▶ [TEXT BLOCK]
*****
[MLIR][OpenMP] Add Taskloop Collapse Support (llvm#175924)

Following work completed in llvm#174386 and llvm#174623, this patch adds support
for collapse to Taskloop. Collapse allows for the user to compress
multiple loop nests into a single loop, and for this to work with
Taskloop, there needs to be some changes to how we process the loops,
and the tasks that run them.

This patch brings Taskloop equivalent to OpenMP 4.5 support for MLIR and
Flang.

Author: Stylie777

llvm/include/llvm/Frontend/OpenMP/OMPIRBuilder.h

@@ -1482,6 +1482,9 @@ class OpenMPIRBuilder {
   /// \param Mergeable If the given task is `mergeable`
   /// \param Priority `priority-value' specifies the execution order of the
   ///                 tasks that is generated by the construct
+  /// \param NumOfCollapseLoops Defines the number of loops that are being
+  /// collapsed. The default value is 1, as thats the value when collapse is not
+  /// used.
   /// \param DupCB The callback to generate the duplication code. See
   /// documentation for \ref TaskDupCallbackTy. This can be nullptr.
   /// \param TaskContextStructPtrVal If non-null, a pointer to  to be placed
@@ -1494,7 +1497,8 @@ class OpenMPIRBuilder {
       Value *LBVal, Value *UBVal, Value *StepVal, bool Untied = false,
       Value *IfCond = nullptr, Value *GrainSize = nullptr, bool NoGroup = false,
       int Sched = 0, Value *Final = nullptr, bool Mergeable = false,
-      Value *Priority = nullptr, TaskDupCallbackTy DupCB = nullptr,
+      Value *Priority = nullptr, uint64_t NumOfCollapseLoops = 1,
+      TaskDupCallbackTy DupCB = nullptr,
       Value *TaskContextStructPtrVal = nullptr);
 
   /// Generator for `#omp task`

llvm/lib/Frontend/OpenMP/OMPIRBuilder.cpp

@@ -2098,7 +2098,8 @@ OpenMPIRBuilder::InsertPointOrErrorTy OpenMPIRBuilder::createTaskloop(
     llvm::function_ref<llvm::Expected<llvm::CanonicalLoopInfo *>()> LoopInfo,
     Value *LBVal, Value *UBVal, Value *StepVal, bool Untied, Value *IfCond,
     Value *GrainSize, bool NoGroup, int Sched, Value *Final, bool Mergeable,
-    Value *Priority, TaskDupCallbackTy DupCB, Value *TaskContextStructPtrVal) {
+    Value *Priority, uint64_t NumOfCollapseLoops, TaskDupCallbackTy DupCB,
+    Value *TaskContextStructPtrVal) {
 
   if (!updateToLocation(Loc))
*****
▶ [DATA TO EXAMINE]
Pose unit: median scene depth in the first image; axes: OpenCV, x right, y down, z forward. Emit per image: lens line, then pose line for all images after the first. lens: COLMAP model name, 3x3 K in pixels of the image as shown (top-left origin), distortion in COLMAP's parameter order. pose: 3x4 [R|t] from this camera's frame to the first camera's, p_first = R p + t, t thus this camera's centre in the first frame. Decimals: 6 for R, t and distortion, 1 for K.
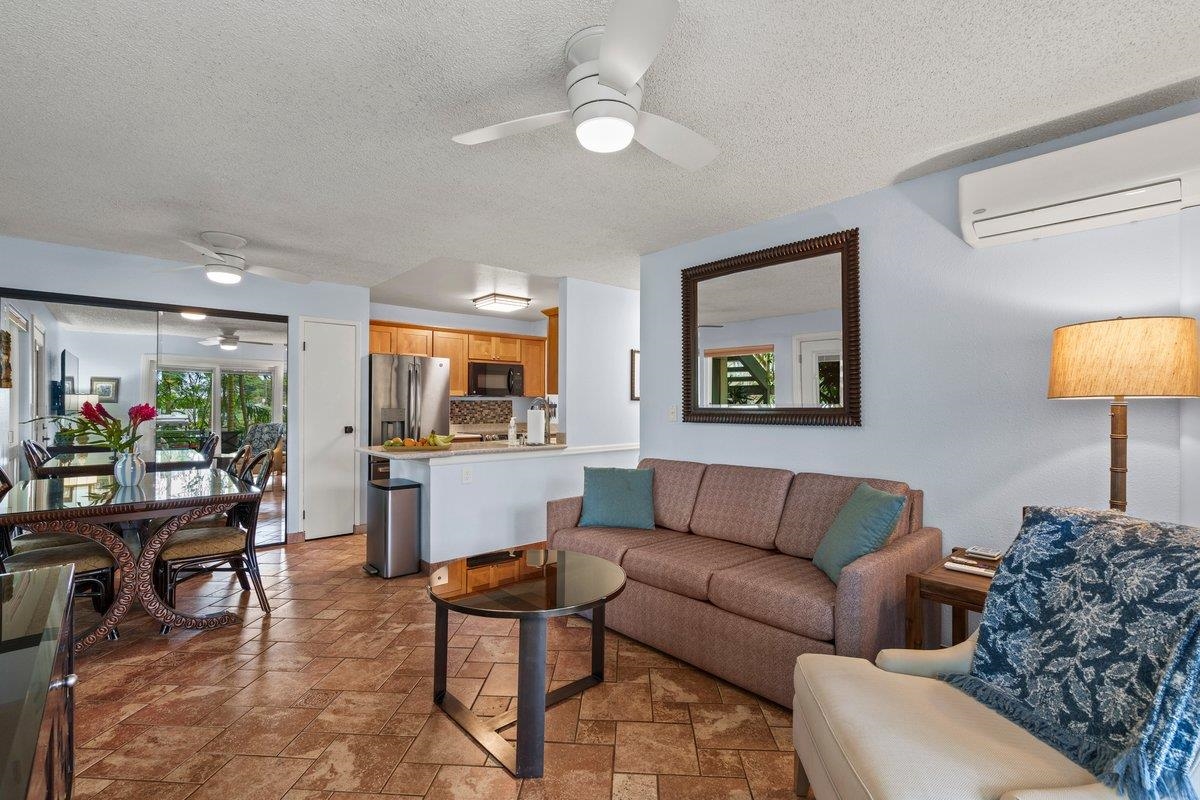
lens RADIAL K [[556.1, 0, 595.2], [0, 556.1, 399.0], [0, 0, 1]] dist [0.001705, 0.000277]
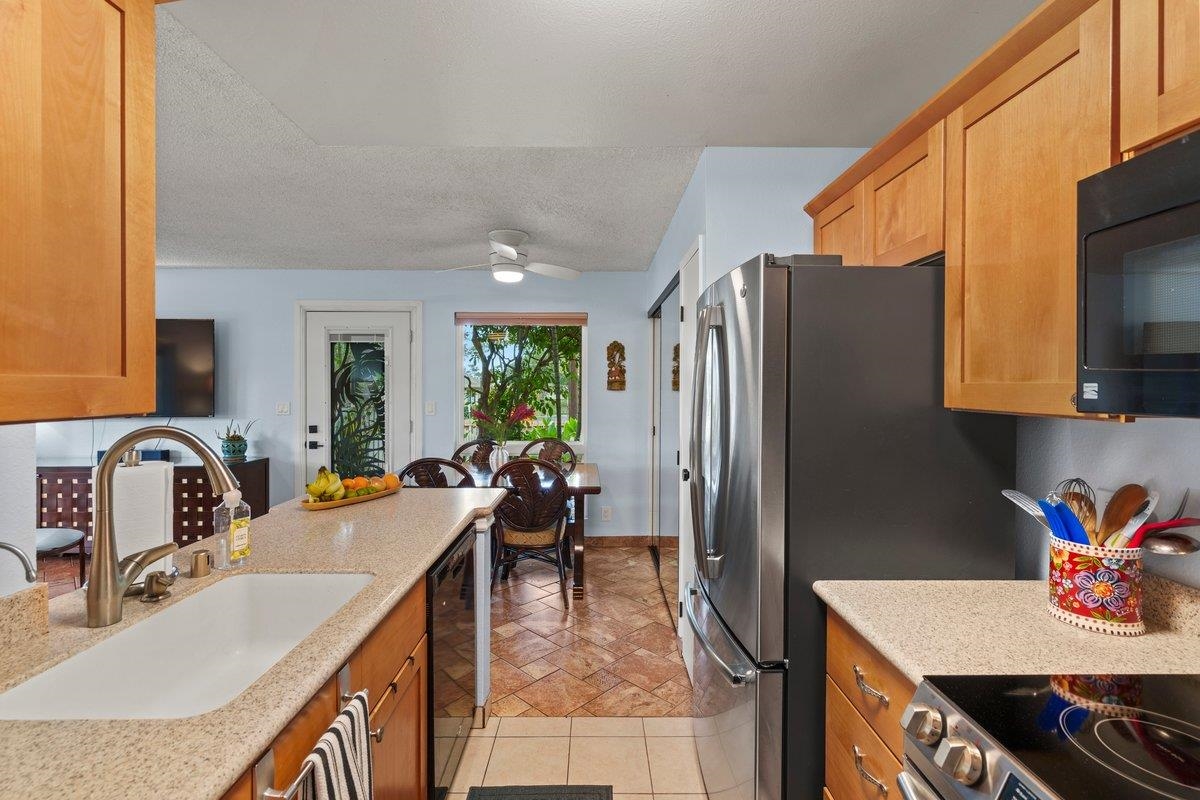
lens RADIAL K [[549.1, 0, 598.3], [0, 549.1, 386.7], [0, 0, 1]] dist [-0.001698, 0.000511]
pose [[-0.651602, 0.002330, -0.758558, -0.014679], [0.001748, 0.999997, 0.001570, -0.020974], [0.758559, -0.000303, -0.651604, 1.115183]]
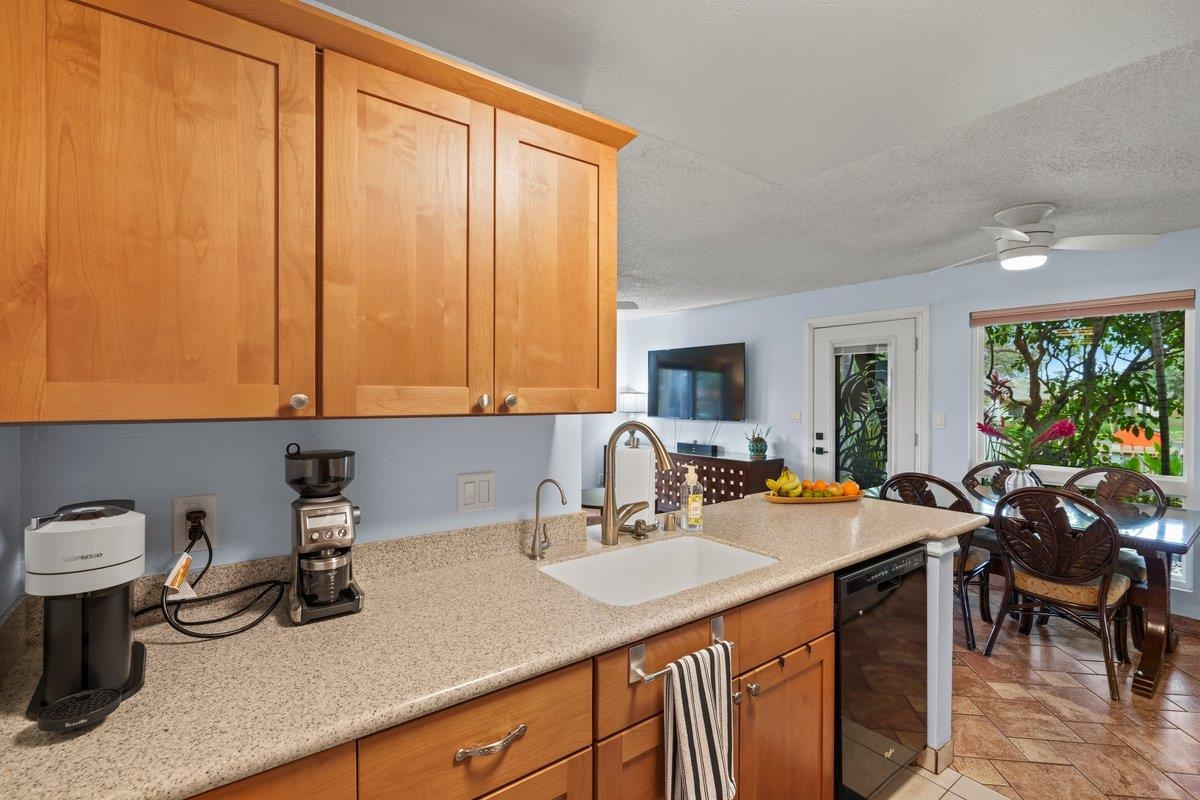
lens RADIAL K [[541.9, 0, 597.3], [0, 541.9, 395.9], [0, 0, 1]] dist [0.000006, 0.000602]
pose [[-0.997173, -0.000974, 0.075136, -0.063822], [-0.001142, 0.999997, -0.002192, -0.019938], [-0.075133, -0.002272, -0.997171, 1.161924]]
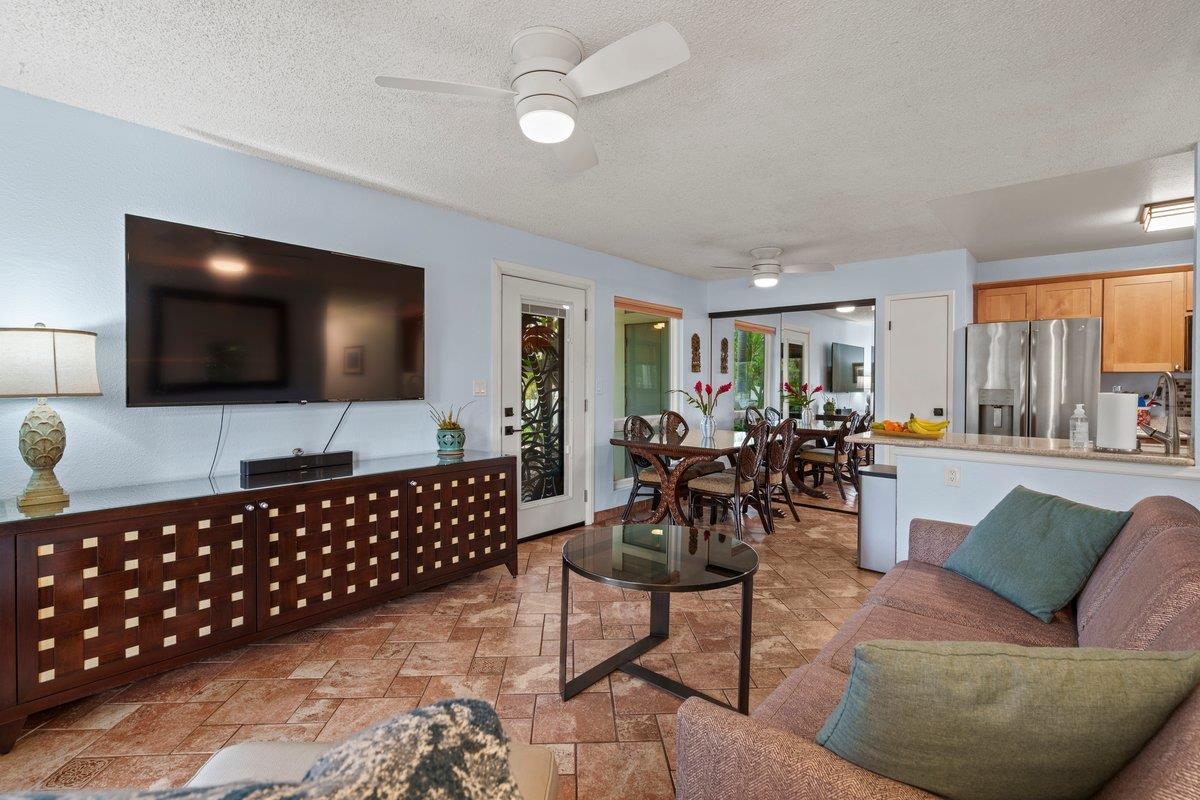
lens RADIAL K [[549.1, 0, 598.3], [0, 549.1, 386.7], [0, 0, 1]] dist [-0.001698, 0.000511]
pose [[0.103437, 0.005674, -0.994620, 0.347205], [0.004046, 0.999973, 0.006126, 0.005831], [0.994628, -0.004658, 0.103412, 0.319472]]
*****
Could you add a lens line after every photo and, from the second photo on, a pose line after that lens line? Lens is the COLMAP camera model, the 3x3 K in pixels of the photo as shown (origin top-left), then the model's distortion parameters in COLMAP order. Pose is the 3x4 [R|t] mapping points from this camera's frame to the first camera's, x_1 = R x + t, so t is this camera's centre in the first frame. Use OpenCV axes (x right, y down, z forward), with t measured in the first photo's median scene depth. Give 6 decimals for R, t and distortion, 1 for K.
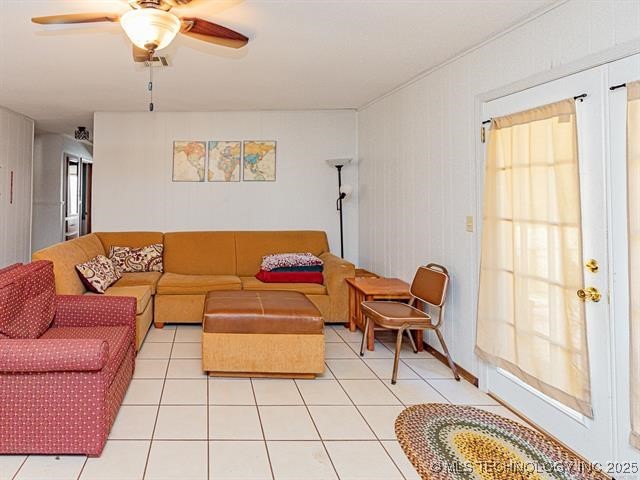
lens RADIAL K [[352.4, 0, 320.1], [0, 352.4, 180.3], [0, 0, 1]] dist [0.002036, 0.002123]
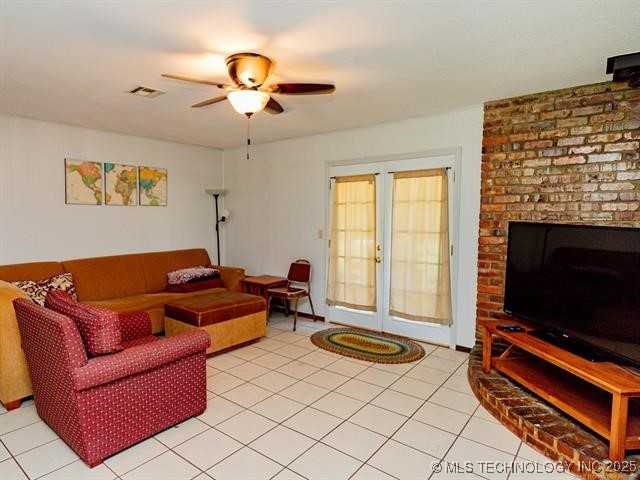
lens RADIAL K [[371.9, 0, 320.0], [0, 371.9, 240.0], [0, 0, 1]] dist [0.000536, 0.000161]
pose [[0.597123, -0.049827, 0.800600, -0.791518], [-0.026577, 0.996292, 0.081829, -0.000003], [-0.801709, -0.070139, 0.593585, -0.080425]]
*****
Reproduce verbatim the stretch of the Taskloop collapse patch text from "[MLIR][OpenMP] Add Taskloop" through "that run them.".

[MLIR][OpenMP] Add Taskloop Collapse Support (llvm#175924)

Following work completed in llvm#174386 and llvm#174623, this patch adds support
for collapse to Taskloop. Collapse allows for the user to compress
multiple loop nests into a single loop, and for this to work with
Taskloop, there needs to be some changes to how we process the loops,
and the tasks that run them.